> [Source data]
◆ ◆ ◆ ◆ ◆ ◆ ◆

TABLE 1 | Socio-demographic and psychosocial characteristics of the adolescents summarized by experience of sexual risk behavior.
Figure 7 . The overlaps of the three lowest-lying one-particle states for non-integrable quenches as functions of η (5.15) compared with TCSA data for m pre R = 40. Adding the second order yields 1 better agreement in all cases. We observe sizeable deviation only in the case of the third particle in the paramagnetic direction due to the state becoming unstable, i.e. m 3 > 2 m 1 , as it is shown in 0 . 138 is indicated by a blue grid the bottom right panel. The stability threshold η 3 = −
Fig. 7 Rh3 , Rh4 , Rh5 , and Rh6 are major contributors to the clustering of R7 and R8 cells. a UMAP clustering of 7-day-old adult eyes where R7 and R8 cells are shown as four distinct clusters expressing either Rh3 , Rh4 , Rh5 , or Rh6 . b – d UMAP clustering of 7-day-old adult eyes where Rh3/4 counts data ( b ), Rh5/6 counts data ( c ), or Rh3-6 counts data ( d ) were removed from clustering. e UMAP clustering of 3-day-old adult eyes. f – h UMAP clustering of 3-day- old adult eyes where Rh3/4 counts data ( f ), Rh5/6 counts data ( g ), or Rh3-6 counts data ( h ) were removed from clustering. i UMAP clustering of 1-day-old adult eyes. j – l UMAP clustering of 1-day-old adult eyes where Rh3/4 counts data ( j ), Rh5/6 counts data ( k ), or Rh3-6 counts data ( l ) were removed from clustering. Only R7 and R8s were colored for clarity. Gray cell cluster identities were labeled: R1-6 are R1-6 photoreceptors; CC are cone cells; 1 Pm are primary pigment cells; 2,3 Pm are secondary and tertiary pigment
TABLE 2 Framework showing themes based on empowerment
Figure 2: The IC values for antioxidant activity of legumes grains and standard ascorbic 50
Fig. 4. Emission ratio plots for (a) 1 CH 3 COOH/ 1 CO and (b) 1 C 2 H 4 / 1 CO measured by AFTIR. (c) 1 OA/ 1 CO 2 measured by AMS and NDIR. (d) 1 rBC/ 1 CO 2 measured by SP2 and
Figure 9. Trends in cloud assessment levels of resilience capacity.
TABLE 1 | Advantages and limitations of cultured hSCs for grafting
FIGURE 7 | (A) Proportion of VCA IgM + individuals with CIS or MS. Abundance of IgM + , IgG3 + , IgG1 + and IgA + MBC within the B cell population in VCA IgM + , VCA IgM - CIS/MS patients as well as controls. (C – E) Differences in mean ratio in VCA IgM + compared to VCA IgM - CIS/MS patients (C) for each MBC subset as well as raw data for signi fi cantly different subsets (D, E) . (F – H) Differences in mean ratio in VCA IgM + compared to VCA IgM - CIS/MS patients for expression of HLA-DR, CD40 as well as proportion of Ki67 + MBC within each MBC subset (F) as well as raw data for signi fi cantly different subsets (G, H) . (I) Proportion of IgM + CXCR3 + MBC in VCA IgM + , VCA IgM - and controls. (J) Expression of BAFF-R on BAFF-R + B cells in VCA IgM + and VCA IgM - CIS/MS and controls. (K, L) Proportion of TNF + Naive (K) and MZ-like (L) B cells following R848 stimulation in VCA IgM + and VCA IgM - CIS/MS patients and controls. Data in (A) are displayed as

◆ ◆ ◆ ◆ ◆ ◆ ◆

> [What the task requires]
Transcribe each line of the data exactly, skipping none.

> [Exercise solution]
TABLE 1 | Socio-demographic and psychosocial characteristics of the adolescents summarized by experience of sexual risk behavior.
Figure 7 . The overlaps of the three lowest-lying one-particle states for non-integrable quenches as functions of η (5.15) compared with TCSA data for m pre R = 40. Adding the second order yields 1 better agreement in all cases. We observe sizeable deviation only in the case of the third particle in the paramagnetic direction due to the state becoming unstable, i.e. m 3 > 2 m 1 , as it is shown in 0 . 138 is indicated by a blue grid the bottom right panel. The stability threshold η 3 = −
Fig. 7 Rh3 , Rh4 , Rh5 , and Rh6 are major contributors to the clustering of R7 and R8 cells. a UMAP clustering of 7-day-old adult eyes where R7 and R8 cells are shown as four distinct clusters expressing either Rh3 , Rh4 , Rh5 , or Rh6 . b – d UMAP clustering of 7-day-old adult eyes where Rh3/4 counts data ( b ), Rh5/6 counts data ( c ), or Rh3-6 counts data ( d ) were removed from clustering. e UMAP clustering of 3-day-old adult eyes. f – h UMAP clustering of 3-day- old adult eyes where Rh3/4 counts data ( f ), Rh5/6 counts data ( g ), or Rh3-6 counts data ( h ) were removed from clustering. i UMAP clustering of 1-day-old adult eyes. j – l UMAP clustering of 1-day-old adult eyes where Rh3/4 counts data ( j ), Rh5/6 counts data ( k ), or Rh3-6 counts data ( l ) were removed from clustering. Only R7 and R8s were colored for clarity. Gray cell cluster identities were labeled: R1-6 are R1-6 photoreceptors; CC are cone cells; 1 Pm are primary pigment cells; 2,3 Pm are secondary and tertiary pigment
TABLE 2 Framework showing themes based on empowerment
Figure 2: The IC values for antioxidant activity of legumes grains and standard ascorbic 50
Fig. 4. Emission ratio plots for (a) 1 CH 3 COOH/ 1 CO and (b) 1 C 2 H 4 / 1 CO measured by AFTIR. (c) 1 OA/ 1 CO 2 measured by AMS and NDIR. (d) 1 rBC/ 1 CO 2 measured by SP2 and
Figure 9. Trends in cloud assessment levels of resilience capacity.
TABLE 1 | Advantages and limitations of cultured hSCs for grafting
FIGURE 7 | (A) Proportion of VCA IgM + individuals with CIS or MS. Abundance of IgM + , IgG3 + , IgG1 + and IgA + MBC within the B cell population in VCA IgM + , VCA IgM - CIS/MS patients as well as controls. (C – E) Differences in mean ratio in VCA IgM + compared to VCA IgM - CIS/MS patients (C) for each MBC subset as well as raw data for signi fi cantly different subsets (D, E) . (F – H) Differences in mean ratio in VCA IgM + compared to VCA IgM - CIS/MS patients for expression of HLA-DR, CD40 as well as proportion of Ki67 + MBC within each MBC subset (F) as well as raw data for signi fi cantly different subsets (G, H) . (I) Proportion of IgM + CXCR3 + MBC in VCA IgM + , VCA IgM - and controls. (J) Expression of BAFF-R on BAFF-R + B cells in VCA IgM + and VCA IgM - CIS/MS and controls. (K, L) Proportion of TNF + Naive (K) and MZ-like (L) B cells following R848 stimulation in VCA IgM + and VCA IgM - CIS/MS patients and controls. Data in (A) are displayed as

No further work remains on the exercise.